Dit probleem speelt niet alleen in Nederland. Ook in andere landen waar de tabaksprijzen kunstmatig omhoog worden gedreven, zoals in Frankrijk en het Verenigd Koninkrijk, ziet men een vergelijkbare trend. Daar worden sigaretten vaak in grote hoeveelheden over de grens gekocht, of zelfs illegaal verhandeld.
Wat betekent dit voor de toekomst?
Als de prijzen van tabak in Nederland blijven stijgen, zal de grensverkoop waarschijnlijk alleen maar toenemen. Dit kan op lange termijn gevolgen hebben voor zowel de volksgezondheid als de staatsinkomsten. De vraag is dan ook hoe de Nederlandse overheid hierop gaat reageren.
Sommige experts pleiten voor een meer geleidelijke verhoging van accijnzen, om te voorkomen dat de grensverkoop volledig uit de hand loopt. Anderen wijzen op de noodzaak van een Europese harmonisatie van tabaksprijzen, zodat het prijsverschil tussen landen minder groot wordt.
Maar zolang dat niet gebeurt, lijkt het er sterk op dat veel Nederlanders hun sigaretten en shag blijven halen in België, Duitsland of verder.
Blijft tabak kopen in het buitenland legaal?
Vooralsnog mag je als particulier tabak kopen in een ander EU-land, zolang het voor eigen gebruik is. Er gelden wel limieten: je mag maximaal 800 sigaretten (4 sloffen) en 1 kilogram shag meenemen.
Maar zelfs met die beperkingen blijft het voor veel rokers aantrekkelijk om eens in de zoveel tijd een ritje over de grens te maken.

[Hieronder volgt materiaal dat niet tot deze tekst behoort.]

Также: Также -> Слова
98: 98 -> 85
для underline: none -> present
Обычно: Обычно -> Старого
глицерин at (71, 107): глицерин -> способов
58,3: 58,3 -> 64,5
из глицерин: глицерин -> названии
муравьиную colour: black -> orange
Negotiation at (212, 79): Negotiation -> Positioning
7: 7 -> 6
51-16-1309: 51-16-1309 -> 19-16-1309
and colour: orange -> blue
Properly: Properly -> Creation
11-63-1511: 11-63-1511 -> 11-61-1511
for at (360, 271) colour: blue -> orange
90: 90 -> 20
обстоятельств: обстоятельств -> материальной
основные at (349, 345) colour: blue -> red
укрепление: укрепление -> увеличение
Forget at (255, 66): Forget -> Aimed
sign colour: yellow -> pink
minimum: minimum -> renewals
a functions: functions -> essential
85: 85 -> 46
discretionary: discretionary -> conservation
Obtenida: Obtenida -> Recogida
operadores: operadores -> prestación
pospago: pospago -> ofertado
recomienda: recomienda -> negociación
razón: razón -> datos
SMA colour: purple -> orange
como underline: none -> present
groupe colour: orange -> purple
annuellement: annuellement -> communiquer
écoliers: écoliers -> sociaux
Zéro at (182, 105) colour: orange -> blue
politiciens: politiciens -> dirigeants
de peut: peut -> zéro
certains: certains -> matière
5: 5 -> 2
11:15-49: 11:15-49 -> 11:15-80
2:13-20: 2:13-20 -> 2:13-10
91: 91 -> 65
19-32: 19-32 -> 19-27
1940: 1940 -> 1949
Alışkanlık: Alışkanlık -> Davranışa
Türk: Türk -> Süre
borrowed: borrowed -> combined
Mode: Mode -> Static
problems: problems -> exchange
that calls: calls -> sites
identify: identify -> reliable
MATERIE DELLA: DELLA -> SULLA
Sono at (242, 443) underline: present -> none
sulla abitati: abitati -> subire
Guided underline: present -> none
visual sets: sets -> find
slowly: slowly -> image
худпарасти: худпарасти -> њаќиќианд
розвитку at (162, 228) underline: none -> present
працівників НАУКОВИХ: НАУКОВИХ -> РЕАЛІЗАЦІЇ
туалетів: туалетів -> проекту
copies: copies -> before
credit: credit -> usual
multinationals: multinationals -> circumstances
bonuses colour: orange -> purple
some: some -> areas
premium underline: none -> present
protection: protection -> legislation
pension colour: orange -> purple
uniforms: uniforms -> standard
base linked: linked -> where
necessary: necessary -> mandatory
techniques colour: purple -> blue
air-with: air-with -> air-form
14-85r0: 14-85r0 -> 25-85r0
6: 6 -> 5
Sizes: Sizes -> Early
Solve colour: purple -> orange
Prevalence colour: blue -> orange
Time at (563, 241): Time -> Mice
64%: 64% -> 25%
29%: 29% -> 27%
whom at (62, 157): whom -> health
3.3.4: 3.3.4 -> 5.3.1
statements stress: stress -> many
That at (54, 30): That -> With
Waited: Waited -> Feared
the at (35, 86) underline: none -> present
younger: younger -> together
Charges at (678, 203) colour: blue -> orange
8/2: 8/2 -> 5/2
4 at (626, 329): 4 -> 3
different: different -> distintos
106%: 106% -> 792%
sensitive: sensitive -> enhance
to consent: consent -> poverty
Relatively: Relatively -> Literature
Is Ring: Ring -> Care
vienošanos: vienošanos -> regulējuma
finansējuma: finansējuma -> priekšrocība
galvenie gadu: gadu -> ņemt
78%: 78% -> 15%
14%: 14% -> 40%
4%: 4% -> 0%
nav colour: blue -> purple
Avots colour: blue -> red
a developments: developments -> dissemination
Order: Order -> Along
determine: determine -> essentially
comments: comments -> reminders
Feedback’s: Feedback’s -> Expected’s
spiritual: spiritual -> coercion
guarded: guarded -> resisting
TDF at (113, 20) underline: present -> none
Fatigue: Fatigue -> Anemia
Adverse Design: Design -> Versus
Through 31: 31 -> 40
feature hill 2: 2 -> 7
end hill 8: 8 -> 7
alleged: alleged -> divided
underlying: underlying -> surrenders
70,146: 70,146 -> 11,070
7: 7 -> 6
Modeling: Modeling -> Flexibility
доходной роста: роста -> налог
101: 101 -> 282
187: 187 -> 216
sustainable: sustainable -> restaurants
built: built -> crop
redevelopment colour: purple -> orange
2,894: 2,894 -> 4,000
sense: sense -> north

Of Nederland in de toekomst maatregelen gaat nemen om dit fenomeen tegen te gaan, is nog maar de vraag. Voor nu lijkt één ding duidelijk: zolang de prijsverschillen zo groot blijven, zullen Nederlanders blijven zoeken naar goedkopere alternatieven – en die liggen vaak maar een paar kilometer verderop.